— Work item —
Below are the entries. Transcribe exactly the lines from the one with "(46 B.CrtYd user)" through the one with "(usegerberextensions false)", ends included, and leave out all others.

(Machine-readable electronics designs)

===

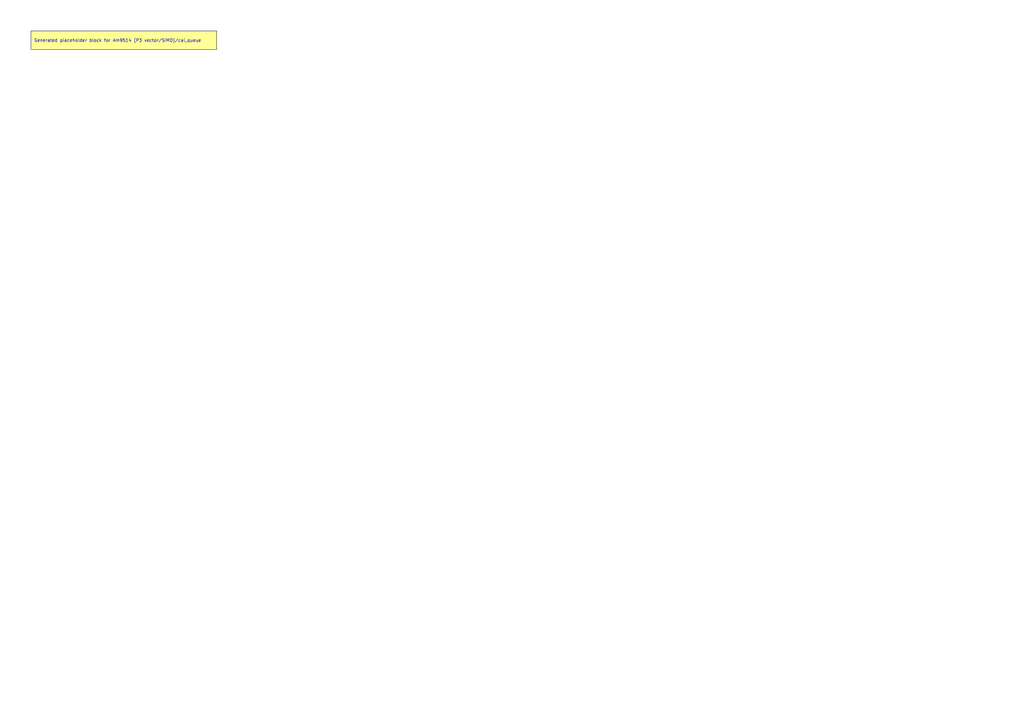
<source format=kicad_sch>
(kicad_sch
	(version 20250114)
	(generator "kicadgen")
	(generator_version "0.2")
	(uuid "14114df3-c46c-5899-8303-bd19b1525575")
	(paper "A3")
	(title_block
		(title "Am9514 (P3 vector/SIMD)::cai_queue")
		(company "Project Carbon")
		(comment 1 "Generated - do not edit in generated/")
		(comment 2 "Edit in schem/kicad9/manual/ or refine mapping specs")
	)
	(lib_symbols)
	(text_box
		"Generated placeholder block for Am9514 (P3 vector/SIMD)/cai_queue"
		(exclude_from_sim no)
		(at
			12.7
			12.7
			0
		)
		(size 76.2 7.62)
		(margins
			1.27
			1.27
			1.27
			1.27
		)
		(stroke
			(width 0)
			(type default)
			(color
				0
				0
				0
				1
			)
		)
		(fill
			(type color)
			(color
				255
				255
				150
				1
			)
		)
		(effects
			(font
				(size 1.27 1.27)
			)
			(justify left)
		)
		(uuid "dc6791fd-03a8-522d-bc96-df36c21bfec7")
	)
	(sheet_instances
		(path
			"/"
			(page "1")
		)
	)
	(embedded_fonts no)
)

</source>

===

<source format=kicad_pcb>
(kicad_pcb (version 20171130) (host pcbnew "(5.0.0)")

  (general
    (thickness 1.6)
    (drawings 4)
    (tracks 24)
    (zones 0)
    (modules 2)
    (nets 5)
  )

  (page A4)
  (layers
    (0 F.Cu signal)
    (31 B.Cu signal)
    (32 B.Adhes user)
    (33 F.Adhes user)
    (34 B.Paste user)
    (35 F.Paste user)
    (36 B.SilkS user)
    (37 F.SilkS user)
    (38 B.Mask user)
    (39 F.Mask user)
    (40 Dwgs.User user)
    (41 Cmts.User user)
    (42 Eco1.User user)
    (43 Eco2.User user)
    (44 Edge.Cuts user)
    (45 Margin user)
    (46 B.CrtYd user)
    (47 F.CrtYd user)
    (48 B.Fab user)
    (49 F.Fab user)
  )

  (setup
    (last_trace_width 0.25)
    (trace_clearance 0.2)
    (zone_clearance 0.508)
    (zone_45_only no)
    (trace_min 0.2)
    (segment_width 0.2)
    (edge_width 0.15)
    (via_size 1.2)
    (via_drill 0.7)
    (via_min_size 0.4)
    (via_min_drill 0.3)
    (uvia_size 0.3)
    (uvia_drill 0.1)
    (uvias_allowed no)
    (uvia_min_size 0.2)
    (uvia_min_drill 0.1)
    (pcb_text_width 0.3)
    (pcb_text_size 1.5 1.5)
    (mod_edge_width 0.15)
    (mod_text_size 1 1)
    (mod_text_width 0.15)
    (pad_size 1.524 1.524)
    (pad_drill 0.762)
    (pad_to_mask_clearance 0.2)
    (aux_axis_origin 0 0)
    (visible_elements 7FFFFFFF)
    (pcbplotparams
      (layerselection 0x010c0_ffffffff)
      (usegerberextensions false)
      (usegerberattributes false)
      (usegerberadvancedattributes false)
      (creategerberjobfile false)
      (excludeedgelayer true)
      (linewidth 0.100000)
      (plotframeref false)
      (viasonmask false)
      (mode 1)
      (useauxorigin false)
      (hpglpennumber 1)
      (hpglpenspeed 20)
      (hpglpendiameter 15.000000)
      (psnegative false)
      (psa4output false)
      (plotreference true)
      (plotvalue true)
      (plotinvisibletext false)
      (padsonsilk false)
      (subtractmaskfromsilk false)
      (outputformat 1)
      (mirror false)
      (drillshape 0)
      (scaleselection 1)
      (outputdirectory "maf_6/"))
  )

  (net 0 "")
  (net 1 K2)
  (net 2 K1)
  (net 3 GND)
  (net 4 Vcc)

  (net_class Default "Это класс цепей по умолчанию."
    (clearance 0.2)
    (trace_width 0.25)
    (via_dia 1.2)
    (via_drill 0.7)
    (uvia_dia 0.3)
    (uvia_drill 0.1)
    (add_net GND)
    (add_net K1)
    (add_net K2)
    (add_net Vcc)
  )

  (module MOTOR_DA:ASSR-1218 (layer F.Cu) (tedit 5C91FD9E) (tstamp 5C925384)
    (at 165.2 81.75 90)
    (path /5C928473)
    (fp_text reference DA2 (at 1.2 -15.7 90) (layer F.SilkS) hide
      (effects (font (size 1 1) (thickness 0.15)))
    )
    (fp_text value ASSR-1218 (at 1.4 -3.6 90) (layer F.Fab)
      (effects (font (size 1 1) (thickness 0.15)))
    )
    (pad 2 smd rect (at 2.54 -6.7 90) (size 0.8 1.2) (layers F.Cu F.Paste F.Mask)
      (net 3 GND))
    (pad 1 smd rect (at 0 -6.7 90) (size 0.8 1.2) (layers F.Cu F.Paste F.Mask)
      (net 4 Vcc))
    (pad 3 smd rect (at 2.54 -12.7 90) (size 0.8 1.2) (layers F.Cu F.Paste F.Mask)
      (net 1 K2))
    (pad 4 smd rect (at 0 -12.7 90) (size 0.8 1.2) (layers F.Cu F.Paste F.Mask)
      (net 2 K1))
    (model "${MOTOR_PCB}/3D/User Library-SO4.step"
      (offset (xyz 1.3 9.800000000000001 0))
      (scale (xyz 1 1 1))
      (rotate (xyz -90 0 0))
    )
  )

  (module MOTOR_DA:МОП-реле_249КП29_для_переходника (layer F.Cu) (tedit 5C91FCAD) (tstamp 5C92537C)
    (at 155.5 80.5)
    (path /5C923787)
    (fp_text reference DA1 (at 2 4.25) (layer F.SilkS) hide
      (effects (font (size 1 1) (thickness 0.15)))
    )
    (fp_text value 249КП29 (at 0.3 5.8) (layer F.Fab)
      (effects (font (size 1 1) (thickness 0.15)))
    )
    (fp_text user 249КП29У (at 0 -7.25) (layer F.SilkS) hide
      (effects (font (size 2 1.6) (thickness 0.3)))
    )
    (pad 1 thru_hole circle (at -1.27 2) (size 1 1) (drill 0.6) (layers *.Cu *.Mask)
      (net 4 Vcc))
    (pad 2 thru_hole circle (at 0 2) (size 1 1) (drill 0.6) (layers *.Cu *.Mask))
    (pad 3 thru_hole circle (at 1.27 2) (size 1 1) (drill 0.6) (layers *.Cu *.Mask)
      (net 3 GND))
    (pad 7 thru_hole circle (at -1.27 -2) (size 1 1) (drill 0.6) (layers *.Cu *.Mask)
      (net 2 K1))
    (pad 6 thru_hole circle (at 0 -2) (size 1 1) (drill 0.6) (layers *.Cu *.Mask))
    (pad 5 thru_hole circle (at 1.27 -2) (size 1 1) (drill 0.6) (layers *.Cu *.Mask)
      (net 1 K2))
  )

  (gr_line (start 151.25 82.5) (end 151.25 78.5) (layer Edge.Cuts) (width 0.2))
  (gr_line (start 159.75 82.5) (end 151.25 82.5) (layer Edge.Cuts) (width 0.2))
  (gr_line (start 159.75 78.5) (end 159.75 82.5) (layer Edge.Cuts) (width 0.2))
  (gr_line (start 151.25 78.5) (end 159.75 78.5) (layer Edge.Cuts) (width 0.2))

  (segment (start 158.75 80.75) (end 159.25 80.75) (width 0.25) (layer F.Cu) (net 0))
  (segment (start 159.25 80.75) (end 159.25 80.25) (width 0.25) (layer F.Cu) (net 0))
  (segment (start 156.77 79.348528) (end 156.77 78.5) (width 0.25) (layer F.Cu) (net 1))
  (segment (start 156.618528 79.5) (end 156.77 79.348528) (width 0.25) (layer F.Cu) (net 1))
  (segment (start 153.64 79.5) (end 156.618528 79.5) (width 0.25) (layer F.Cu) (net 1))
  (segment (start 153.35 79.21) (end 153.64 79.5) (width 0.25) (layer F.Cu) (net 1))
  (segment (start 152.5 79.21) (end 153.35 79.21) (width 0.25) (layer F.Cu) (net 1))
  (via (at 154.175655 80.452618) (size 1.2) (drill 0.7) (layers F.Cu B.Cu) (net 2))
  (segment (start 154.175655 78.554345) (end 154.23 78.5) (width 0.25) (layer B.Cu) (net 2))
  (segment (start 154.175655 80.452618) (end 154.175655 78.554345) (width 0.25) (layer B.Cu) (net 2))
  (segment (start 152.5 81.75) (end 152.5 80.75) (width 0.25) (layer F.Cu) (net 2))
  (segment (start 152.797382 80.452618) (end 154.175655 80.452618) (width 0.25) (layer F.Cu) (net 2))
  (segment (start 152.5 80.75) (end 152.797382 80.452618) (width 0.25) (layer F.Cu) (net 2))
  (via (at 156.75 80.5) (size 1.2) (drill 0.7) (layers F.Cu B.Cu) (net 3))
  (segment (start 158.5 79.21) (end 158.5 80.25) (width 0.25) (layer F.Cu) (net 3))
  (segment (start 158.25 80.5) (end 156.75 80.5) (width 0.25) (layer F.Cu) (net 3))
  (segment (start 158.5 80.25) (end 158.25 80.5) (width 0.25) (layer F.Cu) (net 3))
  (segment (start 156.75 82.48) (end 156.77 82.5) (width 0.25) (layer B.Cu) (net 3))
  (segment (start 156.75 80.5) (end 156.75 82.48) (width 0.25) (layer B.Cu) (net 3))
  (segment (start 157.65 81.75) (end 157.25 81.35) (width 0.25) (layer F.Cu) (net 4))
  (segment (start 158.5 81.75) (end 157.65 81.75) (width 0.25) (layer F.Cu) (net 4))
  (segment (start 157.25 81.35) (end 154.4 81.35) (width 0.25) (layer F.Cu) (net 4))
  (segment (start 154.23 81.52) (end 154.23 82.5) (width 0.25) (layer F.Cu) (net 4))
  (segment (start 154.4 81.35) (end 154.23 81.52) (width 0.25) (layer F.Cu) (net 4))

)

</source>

===

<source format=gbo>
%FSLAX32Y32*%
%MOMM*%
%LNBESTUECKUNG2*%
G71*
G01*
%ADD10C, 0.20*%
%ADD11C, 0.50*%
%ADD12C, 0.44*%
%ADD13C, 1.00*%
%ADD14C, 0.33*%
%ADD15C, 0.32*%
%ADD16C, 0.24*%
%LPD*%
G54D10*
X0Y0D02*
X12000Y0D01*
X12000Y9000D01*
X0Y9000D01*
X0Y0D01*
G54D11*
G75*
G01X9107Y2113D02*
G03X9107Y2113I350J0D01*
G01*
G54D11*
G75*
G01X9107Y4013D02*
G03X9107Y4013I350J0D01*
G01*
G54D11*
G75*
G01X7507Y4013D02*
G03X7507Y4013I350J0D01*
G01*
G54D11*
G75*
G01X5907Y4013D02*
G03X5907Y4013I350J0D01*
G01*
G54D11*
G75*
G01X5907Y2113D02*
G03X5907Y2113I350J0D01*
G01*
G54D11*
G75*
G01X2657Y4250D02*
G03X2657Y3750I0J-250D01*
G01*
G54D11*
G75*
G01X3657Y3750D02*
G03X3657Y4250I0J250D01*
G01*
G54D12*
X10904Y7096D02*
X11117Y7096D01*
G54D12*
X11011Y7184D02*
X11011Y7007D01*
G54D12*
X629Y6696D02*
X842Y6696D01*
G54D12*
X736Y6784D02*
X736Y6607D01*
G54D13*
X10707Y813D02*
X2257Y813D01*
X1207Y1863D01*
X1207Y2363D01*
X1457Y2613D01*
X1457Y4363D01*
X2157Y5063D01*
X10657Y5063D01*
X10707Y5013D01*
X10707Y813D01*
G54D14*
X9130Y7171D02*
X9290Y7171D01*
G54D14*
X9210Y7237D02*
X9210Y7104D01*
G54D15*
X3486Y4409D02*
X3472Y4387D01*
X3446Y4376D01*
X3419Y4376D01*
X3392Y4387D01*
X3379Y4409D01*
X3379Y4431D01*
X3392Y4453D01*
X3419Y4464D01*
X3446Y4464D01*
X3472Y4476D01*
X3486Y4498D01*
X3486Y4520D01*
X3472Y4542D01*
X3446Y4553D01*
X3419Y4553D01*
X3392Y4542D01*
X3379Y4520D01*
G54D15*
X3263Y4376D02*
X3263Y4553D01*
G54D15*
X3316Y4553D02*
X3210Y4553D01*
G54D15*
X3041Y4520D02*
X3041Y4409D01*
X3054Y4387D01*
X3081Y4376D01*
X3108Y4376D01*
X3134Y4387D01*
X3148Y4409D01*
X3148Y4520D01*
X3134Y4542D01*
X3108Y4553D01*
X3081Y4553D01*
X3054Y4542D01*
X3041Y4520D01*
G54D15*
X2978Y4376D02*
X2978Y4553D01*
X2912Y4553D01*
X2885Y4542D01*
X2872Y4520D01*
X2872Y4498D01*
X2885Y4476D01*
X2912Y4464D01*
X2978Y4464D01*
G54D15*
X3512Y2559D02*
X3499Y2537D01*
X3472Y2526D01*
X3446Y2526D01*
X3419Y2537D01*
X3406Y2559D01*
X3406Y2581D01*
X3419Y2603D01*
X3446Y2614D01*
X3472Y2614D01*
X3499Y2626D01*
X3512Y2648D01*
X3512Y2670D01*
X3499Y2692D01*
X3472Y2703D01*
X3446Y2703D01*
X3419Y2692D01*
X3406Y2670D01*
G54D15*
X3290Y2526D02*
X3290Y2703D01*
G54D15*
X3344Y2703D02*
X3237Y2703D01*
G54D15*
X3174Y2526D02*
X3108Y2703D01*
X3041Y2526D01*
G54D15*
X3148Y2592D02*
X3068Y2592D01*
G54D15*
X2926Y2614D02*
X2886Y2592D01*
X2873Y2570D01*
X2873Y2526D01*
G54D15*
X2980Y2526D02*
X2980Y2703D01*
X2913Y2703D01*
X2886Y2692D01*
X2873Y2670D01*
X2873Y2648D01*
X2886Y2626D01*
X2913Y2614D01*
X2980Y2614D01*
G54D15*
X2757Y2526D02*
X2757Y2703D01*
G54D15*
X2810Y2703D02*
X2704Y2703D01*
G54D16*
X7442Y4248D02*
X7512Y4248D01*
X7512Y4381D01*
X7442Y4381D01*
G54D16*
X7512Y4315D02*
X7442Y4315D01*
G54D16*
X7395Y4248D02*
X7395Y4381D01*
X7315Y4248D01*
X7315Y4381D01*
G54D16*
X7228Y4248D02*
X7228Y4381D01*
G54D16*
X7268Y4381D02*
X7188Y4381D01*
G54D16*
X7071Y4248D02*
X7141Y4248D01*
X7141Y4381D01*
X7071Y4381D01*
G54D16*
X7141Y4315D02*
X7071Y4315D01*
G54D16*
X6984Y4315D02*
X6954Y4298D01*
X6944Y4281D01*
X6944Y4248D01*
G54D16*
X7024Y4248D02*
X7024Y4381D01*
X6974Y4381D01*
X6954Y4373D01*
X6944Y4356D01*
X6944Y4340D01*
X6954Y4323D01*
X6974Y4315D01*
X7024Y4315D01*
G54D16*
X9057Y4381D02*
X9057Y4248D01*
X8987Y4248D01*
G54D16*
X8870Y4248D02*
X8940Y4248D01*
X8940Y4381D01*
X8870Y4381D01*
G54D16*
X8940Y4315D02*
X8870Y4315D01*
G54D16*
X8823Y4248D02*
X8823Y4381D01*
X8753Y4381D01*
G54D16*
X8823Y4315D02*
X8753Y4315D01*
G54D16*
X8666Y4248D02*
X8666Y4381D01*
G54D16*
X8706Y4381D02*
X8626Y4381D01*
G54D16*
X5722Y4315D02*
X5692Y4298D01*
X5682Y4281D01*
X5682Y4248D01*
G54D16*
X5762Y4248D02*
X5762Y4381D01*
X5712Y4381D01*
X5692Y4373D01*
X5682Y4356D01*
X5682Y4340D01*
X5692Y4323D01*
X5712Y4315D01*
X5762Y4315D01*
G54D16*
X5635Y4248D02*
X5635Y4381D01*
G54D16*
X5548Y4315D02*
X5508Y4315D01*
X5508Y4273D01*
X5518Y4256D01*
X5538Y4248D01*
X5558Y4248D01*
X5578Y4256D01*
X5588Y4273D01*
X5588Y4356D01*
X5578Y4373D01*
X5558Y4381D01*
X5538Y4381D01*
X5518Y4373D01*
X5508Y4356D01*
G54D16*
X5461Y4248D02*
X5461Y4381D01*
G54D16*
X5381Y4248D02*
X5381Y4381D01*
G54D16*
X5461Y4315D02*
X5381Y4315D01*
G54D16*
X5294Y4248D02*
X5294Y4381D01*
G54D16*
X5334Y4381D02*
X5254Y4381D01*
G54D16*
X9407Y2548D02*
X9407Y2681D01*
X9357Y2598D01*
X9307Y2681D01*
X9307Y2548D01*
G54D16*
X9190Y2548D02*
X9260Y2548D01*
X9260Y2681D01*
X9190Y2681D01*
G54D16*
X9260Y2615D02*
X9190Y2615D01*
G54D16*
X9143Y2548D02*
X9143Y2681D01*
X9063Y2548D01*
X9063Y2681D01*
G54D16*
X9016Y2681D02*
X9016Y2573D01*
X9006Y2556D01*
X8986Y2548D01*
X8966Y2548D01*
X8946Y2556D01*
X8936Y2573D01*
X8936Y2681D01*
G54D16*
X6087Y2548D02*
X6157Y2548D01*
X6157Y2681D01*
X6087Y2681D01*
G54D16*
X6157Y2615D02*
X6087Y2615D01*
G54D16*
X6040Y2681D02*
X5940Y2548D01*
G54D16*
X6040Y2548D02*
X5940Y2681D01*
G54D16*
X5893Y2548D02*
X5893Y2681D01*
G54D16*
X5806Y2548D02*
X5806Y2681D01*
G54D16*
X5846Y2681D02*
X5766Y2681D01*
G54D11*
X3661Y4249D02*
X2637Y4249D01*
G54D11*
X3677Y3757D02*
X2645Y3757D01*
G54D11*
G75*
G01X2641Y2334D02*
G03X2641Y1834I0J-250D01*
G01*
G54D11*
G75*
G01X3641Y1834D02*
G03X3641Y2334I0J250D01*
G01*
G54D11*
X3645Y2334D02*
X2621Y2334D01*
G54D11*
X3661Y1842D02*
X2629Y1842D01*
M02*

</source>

===

— Finished exercise —
    (46 B.CrtYd user)
    (47 F.CrtYd user)
    (48 B.Fab user)
    (49 F.Fab user)
  )

  (setup
    (last_trace_width 0.25)
    (trace_clearance 0.2)
    (zone_clearance 0.508)
    (zone_45_only no)
    (trace_min 0.2)
    (segment_width 0.2)
    (edge_width 0.15)
    (via_size 1.2)
    (via_drill 0.7)
    (via_min_size 0.4)
    (via_min_drill 0.3)
    (uvia_size 0.3)
    (uvia_drill 0.1)
    (uvias_allowed no)
    (uvia_min_size 0.2)
    (uvia_min_drill 0.1)
    (pcb_text_width 0.3)
    (pcb_text_size 1.5 1.5)
    (mod_edge_width 0.15)
    (mod_text_size 1 1)
    (mod_text_width 0.15)
    (pad_size 1.524 1.524)
    (pad_drill 0.762)
    (pad_to_mask_clearance 0.2)
    (aux_axis_origin 0 0)
    (visible_elements 7FFFFFFF)
    (pcbplotparams
      (layerselection 0x010c0_ffffffff)
      (usegerberextensions false)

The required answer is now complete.